Je persiste néanmoins, je m'approche et m'asseois près de lui. Je ne le dérangerai qu'un petit moment que je lui dis. Je veux juste m'assurer qu'il va bien.
Et pour une rare fois,à force de cajoleries et de persuasion, il parle. Il dit sa peine. Mets des mots sur ses sentiments, sur son ressenti. Il me raconte toute la lourdeur de sa solitude. Il me parle de son école et des groupes qui n'ont pas de place à lui faire pendant leurs jeux à la récré. Il me dit qu'il a l'impression d'être un fantôme que personne ne peut voir ni entendre.
Ouf! Ce sont des mots très lourds dans la bouche d'un enfant aussi jeune. C'est dur à entendre. Et c'est difficile à supporter.
Voyant le gros chagrin de Gabriel, Delphine ne fait ni un, ni deux et se réfugie elle aussi dans sa chambre pour pleurer un bon coup.
Et c'est reparti pour une séance de "je veux retourner à Montréal", "je veux revoir mes amis", "je m'ennuie" et "c'est de ta faute aussi, c'est toi qui a voulu venir ici".
Chacun déverse son trop plein de chagrin. Son angoisse. Sa solitude.
Je les écoute en silence. Je comprend et respecte leur peine. Que puis-je leur offrir sinon quelques paroles d'encouragement pour leur dire qu'il faut se donner le temps. Qu'ils doivent faire appel à leurs meilleures qualités, à leur courage et à leurs forces personnelles. Je les encourage, leur donne quelques trucs. Et je réfléchis à toute vitesse pour voir comment je pourrais contribuer à les aider.
La suite de la soirée s'est déroulée avec beaucoup de douceur et de tendresse. Dans les sourires et la légèreté. L'orage était passé. Pour cette fois-ci. Je sais bien qu'il y en aura d'autre encore, et encore. Les nuages s'amoncelleront jusqu'au prochain trop plein ou il y aura un nouveau déversement.

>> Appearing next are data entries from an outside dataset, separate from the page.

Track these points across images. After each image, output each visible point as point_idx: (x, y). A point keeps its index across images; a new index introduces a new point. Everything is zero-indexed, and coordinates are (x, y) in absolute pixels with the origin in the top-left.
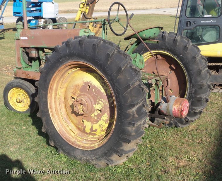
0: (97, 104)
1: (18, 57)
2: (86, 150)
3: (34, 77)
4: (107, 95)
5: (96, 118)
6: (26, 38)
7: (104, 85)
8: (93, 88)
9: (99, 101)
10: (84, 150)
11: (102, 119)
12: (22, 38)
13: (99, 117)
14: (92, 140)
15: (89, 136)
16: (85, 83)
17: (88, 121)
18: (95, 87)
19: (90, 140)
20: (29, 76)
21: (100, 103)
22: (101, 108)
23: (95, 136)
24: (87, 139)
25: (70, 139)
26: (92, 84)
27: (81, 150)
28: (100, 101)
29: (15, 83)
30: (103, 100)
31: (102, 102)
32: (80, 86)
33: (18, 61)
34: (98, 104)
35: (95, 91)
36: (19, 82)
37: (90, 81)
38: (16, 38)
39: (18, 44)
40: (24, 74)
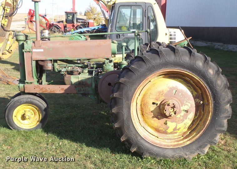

Et malgré le moment difficile, et malgré leur chagrin, il y a une petit voix en moi qui crie doucement victoire. Parce que du fond de son garde-robe, il y a un petit Gabichou qui a dit les mots qu'il fallait pour partager sa peine et se sentir mieux, plutôt que de laisser toute cette bouillie infâme l'étouffer et nous empoisonner la vie.
Et aussi parce que dès le lendemain, il a essayé un truc qu'on avait suggéré la veille, de s'inventer un jeu ou une construction, tout seul dans sa cour de récré, et que forcément, des amis viendraient se joindre à lui pour voir ce qu'il faisait et peut-être bien y participer. Il était tout fier ce soir là de me parler de sa construction et de comment d'autres enfants étaient venus l'aider.
Je sais que d'autres orages viendront. Mais je sais aussi qu'ils s'espaceront, avec le temps. Et je sais aussi que mes boutchoux, ils ont en eux toute la force et les qualités qu'il faut pour arriver à s'adapter, à se faire leur place dans ce nouveau monde qu'ils doivent encore apprivoiser. C'est un formidable défi pour construire leur estime et leur confiance.
Et je suis persuadée qu'ils en sont capables.
La plus formidable force des enfants, c'est leur résilience.